### WHAT IS REQUIRED
Only the line containing "turquoise table lamp [254,221,293,289]" and those after it, up to the end of the records below, are to be set down, exactly as written.
======== DATA SECTION ========
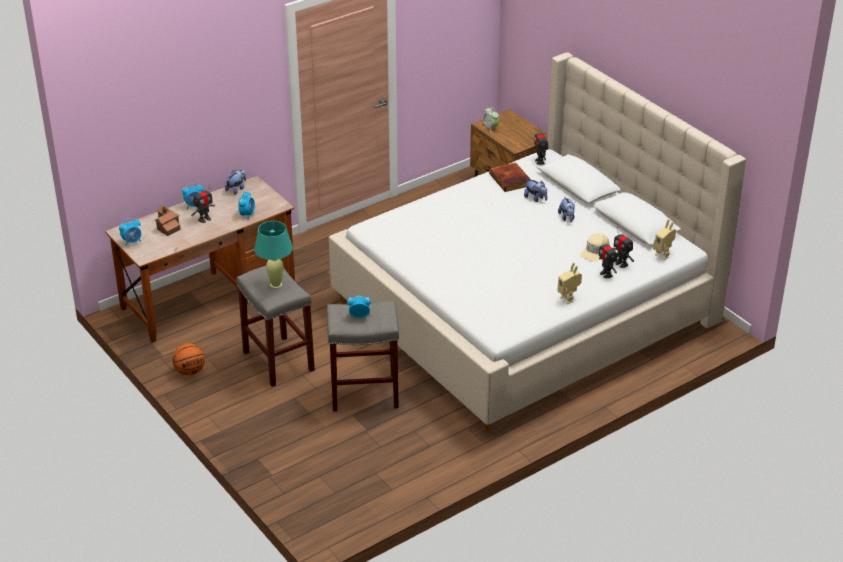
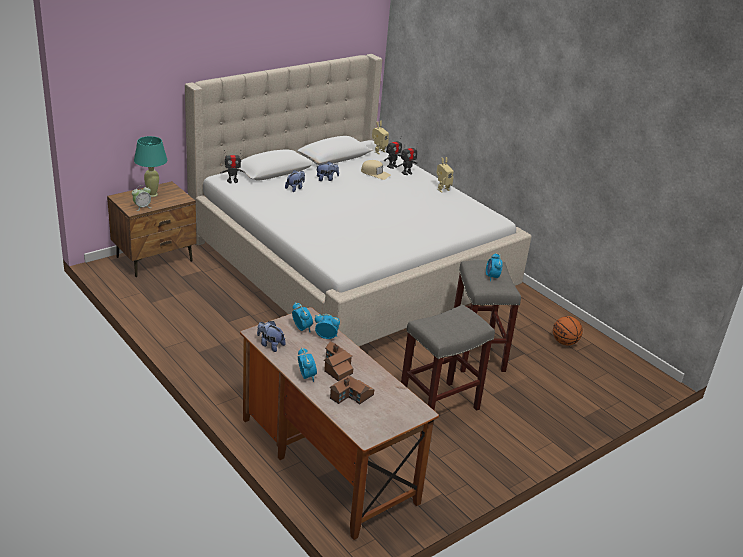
camera: 95 degrees left, 5 degrees down
alarm clock [119,218,141,246] -> alarm clock moved to [292,302,313,332]
basketball [173,343,205,376] -> basketball moved to [553,316,583,345]
toy robot [191,187,215,223] -> toy house [324,341,353,381]
turquoise table lamp [254,221,293,289] -> turquoise table lamp moved to [134,136,167,197]
book [489,162,531,192] -> none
========
### YOUR SOLUTION
turquoise table lamp [254,221,293,289] -> turquoise table lamp moved to [134,136,167,197]
book [489,162,531,192] -> none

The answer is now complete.